Copy the data below word for word, keeping every line, symbol, and link unchanged.

**THE RECORDS**

* * *

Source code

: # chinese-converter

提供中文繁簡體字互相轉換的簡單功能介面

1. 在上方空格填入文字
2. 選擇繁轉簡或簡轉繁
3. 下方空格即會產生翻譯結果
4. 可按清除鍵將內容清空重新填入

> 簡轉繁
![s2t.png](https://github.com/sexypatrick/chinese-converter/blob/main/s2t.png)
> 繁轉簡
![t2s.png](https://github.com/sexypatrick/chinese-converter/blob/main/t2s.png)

* * *

**YOUR SOLUTION**
Source code

: # chinese-converter

提供中文繁簡體字互相轉換的簡單功能介面

1. 在上方空格填入文字
2. 選擇繁轉簡或簡轉繁
3. 下方空格即會產生翻譯結果
4. 可按清除鍵將內容清空重新填入

> 簡轉繁
![s2t.png](https://github.com/sexypatrick/chinese-converter/blob/main/s2t.png)
> 繁轉簡
![t2s.png](https://github.com/sexypatrick/chinese-converter/blob/main/t2s.png)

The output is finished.